Santo Domingo.-La decisión del Tribunal Constitucional de España que considera ilegítimo el uso de cámara oculta en el trabajo periodístico y que lo declara constitucionalmente prohibido, incluso cuando la información que se obtenga con ella sea de relevancia pública, ha recibido opiniones a favor y en contra entre connotados periodistas dominicanos.
Los experimentados periodistas Rafael Molina Morillo y Manuel Quiterio Cedeño coinciden en señalar que el uso de cámaras y micrófonos ocultos para obtener informaciones periodísticas es algo inaceptable porque la otra persona siempre tiene derecho a saber cuándo se le está grabando para publicar sus declaraciones o imágenes.
Mientras que la reconocida investigadora Alicia Ortega defiende el uso de cámaras ocultas siempre y cuando se justifique para obtener datos de funcionarios públicos o de ciertos delitos que de otro modo jamás serían revelados a la opinión pública.
Molina Morillo, Cedeño y Alicia Ortega emitieron sus declaraciones al ser entrevistados en el programa Cuentas Claras, que se transmite de lunes a viernes por La Nota Diferente, 95.7 FM.
De acuerdo
Cedeño, presidente de Cicom y catedrático universitario, dijo que está de acuerdo con la decisión del Constitucional español y advirtió que no se puede hacer uso abusivo de los recursos del periodismo para obtener informaciones.
“El derecho de la información y la libertad de expresión son derechos fundamentales, pero no son la madre de los derechos. Los periodistas tendemos a creer que estamos por encima de todo, como se dice popularmente, que estamos por encima del bien y del mal, que no hay límites y que la información es todo; un palo periodístico lo es todo”, dijo Cedeño.
Indicó que en la República Dominicana hay una explosión del uso de los medios por personas que no han pasado por la experiencia de la reflexión académica y que nunca han leído un código de ética.

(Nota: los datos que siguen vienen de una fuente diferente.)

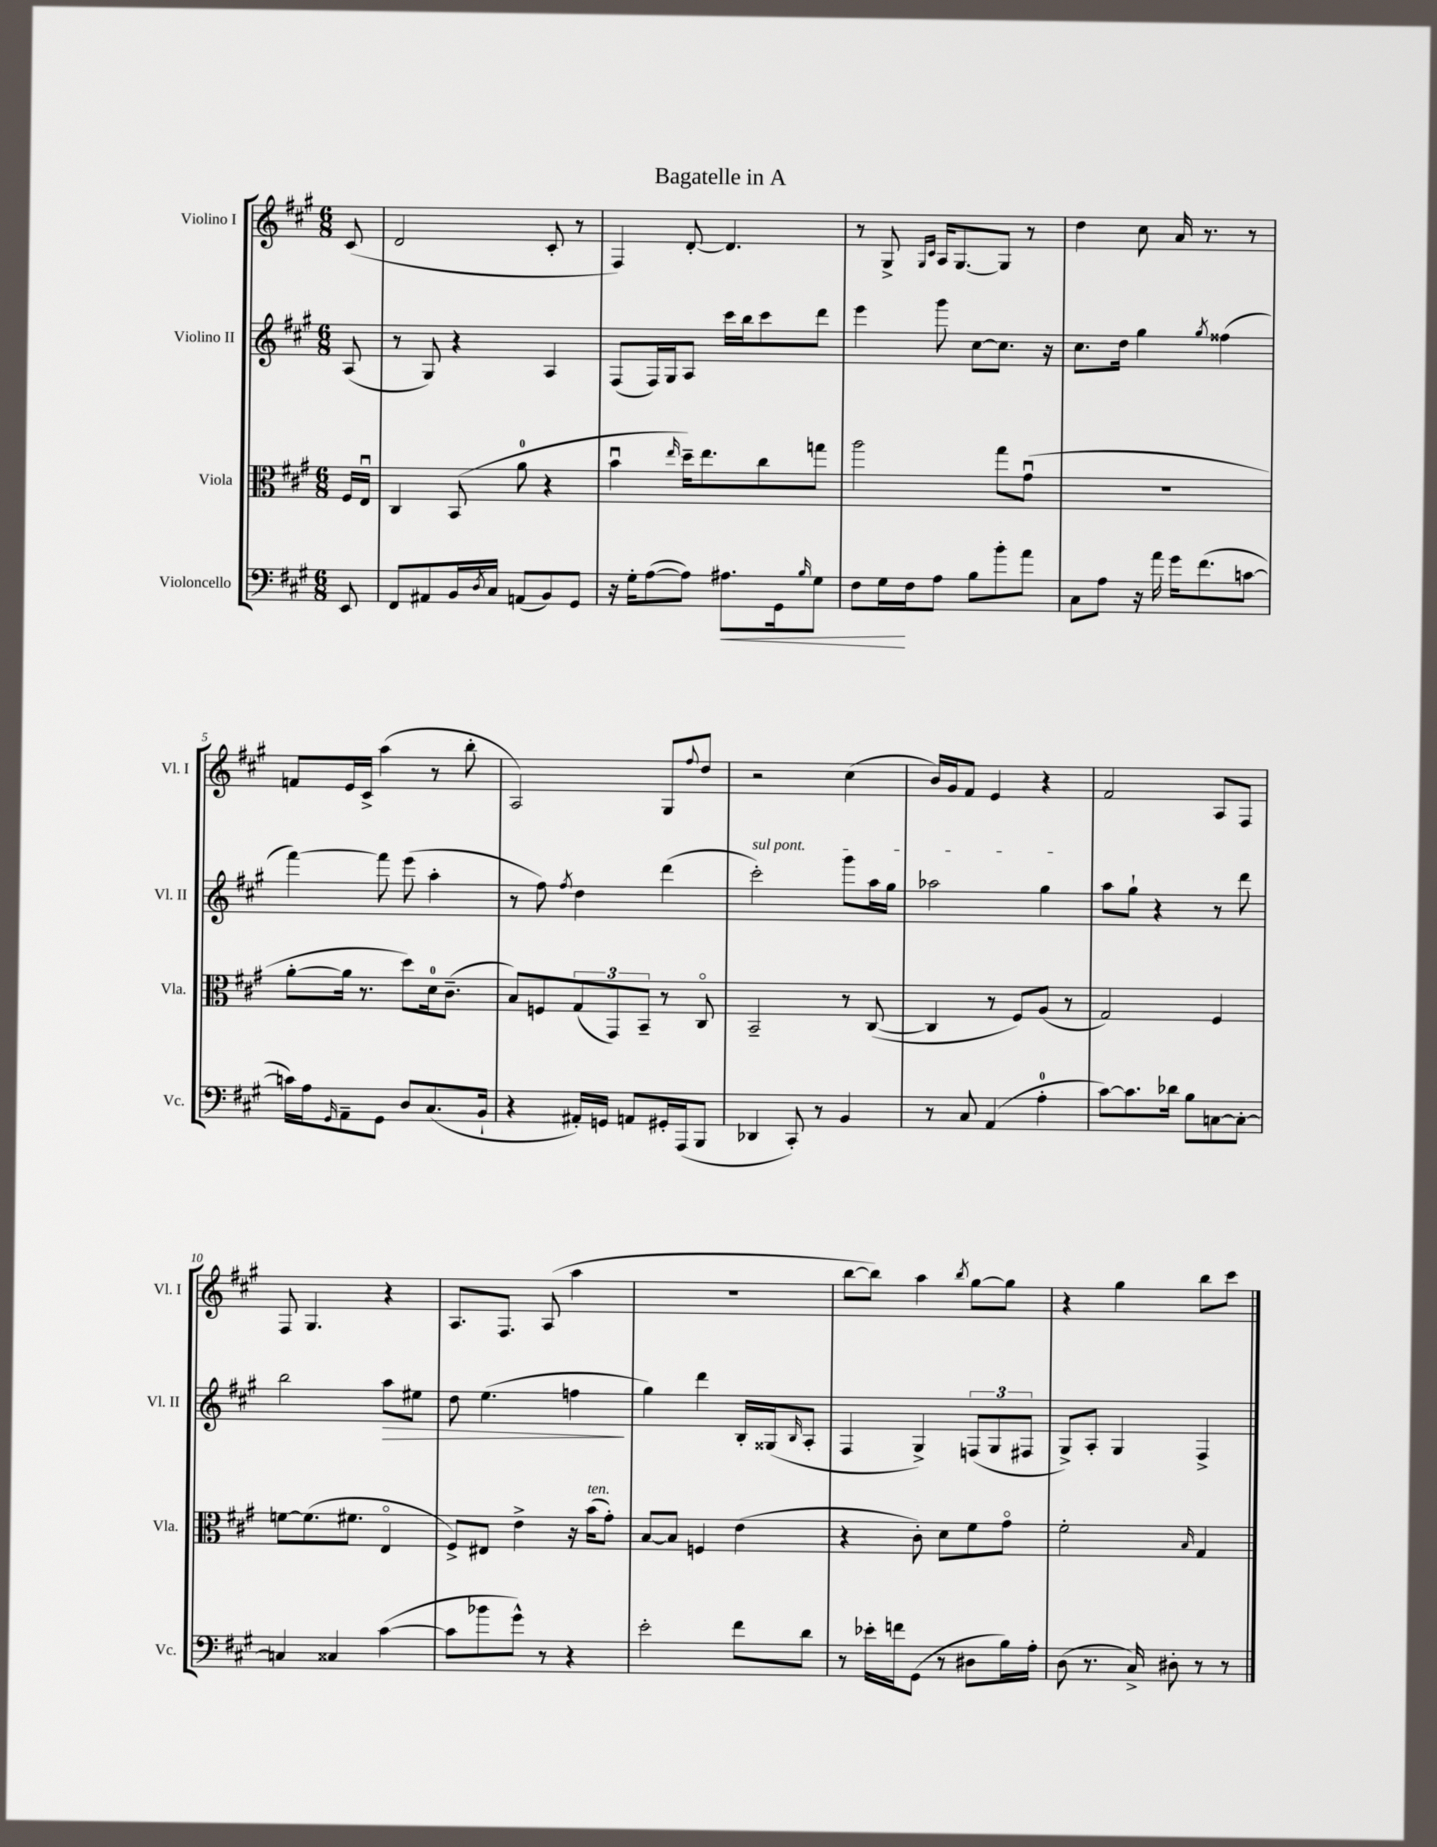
\header { title = "Bagatelle in A" }
<<
\new StaffGroup <<
\new Staff = "s0" \with { instrumentName = "Violino I" shortInstrumentName = "Vl. I" } {
    \clef treble \key a \major \numericTimeSignature \time 6/8 \partial 8
    cis'8( |
    d'2 cis'8-. r8 |
    fis4) d'8~-. d'4. |
    r8 gis8-> \grace { gis16 cis'16 } a16 gis8.~ gis8 r8 |
    d''4 cis''8 a'16 r8. r8 |
    f'8 e'16 cis'16-> a''4( r8 b''8-. |
    a2) gis8 \appoggiatura { fis''8 } d''8 |
    r2 cis''4( |
    b'16) gis'16 fis'8 e'4 r4 |
    fis'2 a8 fis8 |
    fis8 gis4. r4 |
    a8. fis8. a8( a''4 |
    R2. |
    b''8~ b''8) a''4 \acciaccatura { b''8 } gis''8~ gis''8 |
    r4 gis''4 b''8 cis'''8 \bar "|." |
}
\new Staff = "s1" \with { instrumentName = "Violino II" shortInstrumentName = "Vl. II" } {
    \clef treble \key a \major \numericTimeSignature \time 6/8 \partial 8
    a8( |
    r8 gis8) r4 a4 |
    fis8( fis16) gis16 a8 cis'''16 b''16 cis'''8 d'''8 |
    e'''4 gis'''8 cis''8~ cis''8. r16 |
    cis''8. d''16 gis''4 \acciaccatura { gis''8 } fisis''4( |
    fis'''4~) fis'''8 e'''8( a''4-. |
    r8 fis''8) \acciaccatura { fis''8 } d''4 d'''4( |
    \once \override TextSpanner.bound-details.left.text = \markup { \italic "sul pont." } cis'''2-.\startTextSpan) gis'''8 a''16 gis''16 |
    aes''2 gis''4\stopTextSpan |
    a''8 gis''8-! r4 r8 d'''8 |
    b''2 a''8\> eis''8 |
    d''8 e''4.( f''4\! |
    gis''4) d'''4 b16-. gisis16( \grace { b16 } a8-. |
    fis4 gis4->) \tuplet 3/2 { f8( gis8 fis8 } |
    gis8->) a8-. gis4 fis4-> \bar "|." |
}
\new Staff = "s2" \with { instrumentName = "Viola" shortInstrumentName = "Vla." } {
    \clef alto \key a \major \numericTimeSignature \time 6/8 \partial 8
    fis16 e16\downbow |
    cis4 b,8( a'8-0 r4 |
    b'4\downbow \grace { e''16 } d''16--) e''8. cis''8 g''8 |
    a''2 gis''8 gis'8\downbow( |
    R2. |
    a'8~-. a'16 r8. d''8) d'16-0 cis'8.--( |
    b8) f8 \tuplet 3/2 { gis8( gis,8) b,8-- } r8 cis8\flageolet |
    b,2-- r8 cis8~( |
    cis4 r8 fis8) a8( r8 |
    gis2) fis4 |
    f'8~ f'8.( fis'8. e4\flageolet |
    fis8->) eis8 e'4-> r16 b'16^\markup { \italic "ten." }( gis'8-.) |
    b8~ b8 f4 e'4( |
    r4 cis'8-.) d'8 fis'8 gis'8\flageolet |
    fis'2-. \grace { b16 } gis4 \bar "|." |
}
\new Staff = "s3" \with { instrumentName = "Violoncello" shortInstrumentName = "Vc." } {
    \clef bass \key a \major \numericTimeSignature \time 6/8 \partial 8
    e,8 |
    fis,8 ais,8 b,16 \acciaccatura { d8 } cis16 a,8( b,8) gis,8 |
    r16 gis16-. a8~( a8) ais8.\< gis,16 \grace { b16 } gis8 |
    fis8 gis16\! fis16 a8 b8 b'8-. a'8 |
    cis8 a8 r16 a'16 gis'16 fis'8.( c'8~ |
    c'16) a16 \grace { gis,16 } a,8-- gis,8 d8 cis8.( b,16-! |
    r4 ais,16-.) g,16 a,8 gis,16-. a,,16( b,,8 |
    des,4 cis,8-.) r8 b,4 |
    r8 cis8 a,4( a4-0-. |
    cis'8~) cis'8. des'16 b8 c8~ c8~-. |
    c4 cisis4 cis'4~( |
    cis'8 bes'8 gis'8-^) r8 r4 |
    e'2-. fis'8 d'8 |
    r8 ees'16-. f'16 gis,8( r8 dis8 b16) a16-. |
    d8( r8. cis16->) dis8-. r8 r8 \bar "|." |
}
>>
>>
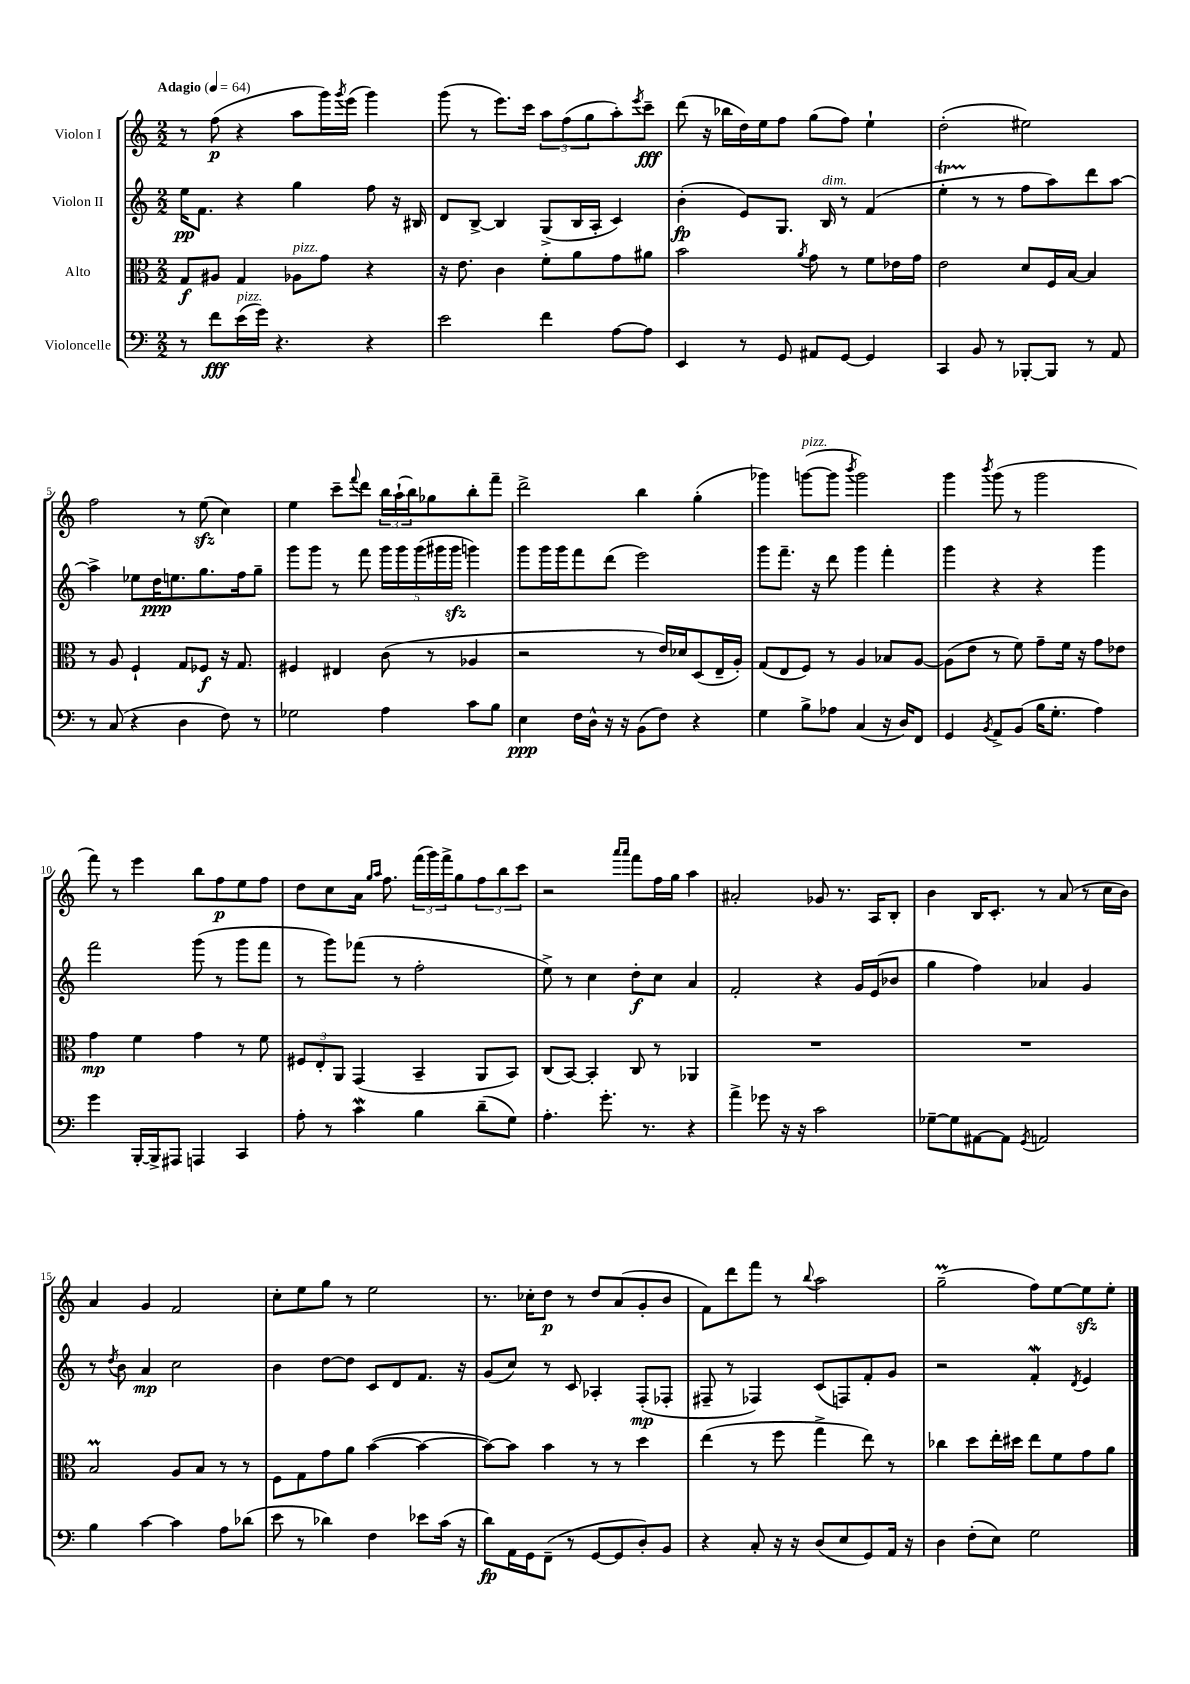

Explicó que si bien un reportero tiene todo el derecho a investigar un hecho y obtener documentos de información, no debe hacerlo si con ello viola los derechos de la otra persona, su dignidad y su intimidad.
Herramienta útil
Aunque coincide con Cedeño en ciertos aspectos, Alicia Ortega es de opinión de que cuando se trabaja con ética, la cámara oculta es una herramienta bastante útil y explica que a ella, en su programa El Informe, le ha permitido poner al descubierto en muchísimos casos irregularidades que de otra forma no hubiera sido posible develar.
“Te voy a poner ejemplos concretos de casos en donde nunca se hubieran revelado: por ejemplo, un senador de Mao que está tratando de ofrecerle una especie de soborno a una persona que se dio cuenta que ya estaba en una lista de ayuda mensualmente, que de verdad ella no recibía nada, se fue con cámara encubierta; ese representante del pueblo, porque es un legislador, tiene que responder a eso, y se captó con cámara encubierta la especie de soborno que le hacía a esa muchacha”.
Otros ejemplos citados por Alicia, en los que el uso de una cámara oculta ayudó a poner al descubierto, son la trata de niños haitianos, el cobro de dinero por la inscripción en las escuelas públicas, centros de internet que sirven a proxenetas para la prostitución, compañías que engañan a jóvenes y la prostitución de menores en Boca Chica.
Molina Morillo: inadmisible
Para Molina Morillo, director de EL DÍA y expresidente de la Sociedad Interamericana de Prensa (SIP), la libertad de expresión es uno de los derechos más importantes del ser humano.
“Muchos lo consideran tan importante como el derecho a la vida, porque sin el derecho de expresarse libremente al ser humano, a veces, se le hace imposible defender el derecho a la vida también”, expresó.
Y sobre el tema en cuestión manifestó que es una costumbre del periodismo serio y decente pedir permiso antes de grabar las declaraciones de alguien.
“Las cámaras y los micrófonos ocultos son un engaño que no debe ser admitido en el periodismo serio”, dijo Molina Morillo.
Consideró que en el país se está haciendo algún periodismo serio, pero hay otro que no merece calificación de periodismo.
Sí, pero con cierto límite
Aunque ella la utiliza para ciertas investigaciones, Alicia Ortega es tajante al señalar que el uso de la cámara oculta debe hacerse en todo caso apegado a la ética periodística.
“En los casos que yo he hecho yo no creo que haya engañado a nadie, sino que yo los he cogido in fraganti. No me he hecho pasar por otra persona, yo no lo veo ni como una trampa”, dijo.
Sin embargo, aclara que cuando una persona le dice “yo espero que usted no me esté grabando, yo ya no uso ese material”.
Lo primordial es utilizar la ética periodística y saber cuándo estamos pasando los límites del periodismo, acotó la popular presentadora e investigadora.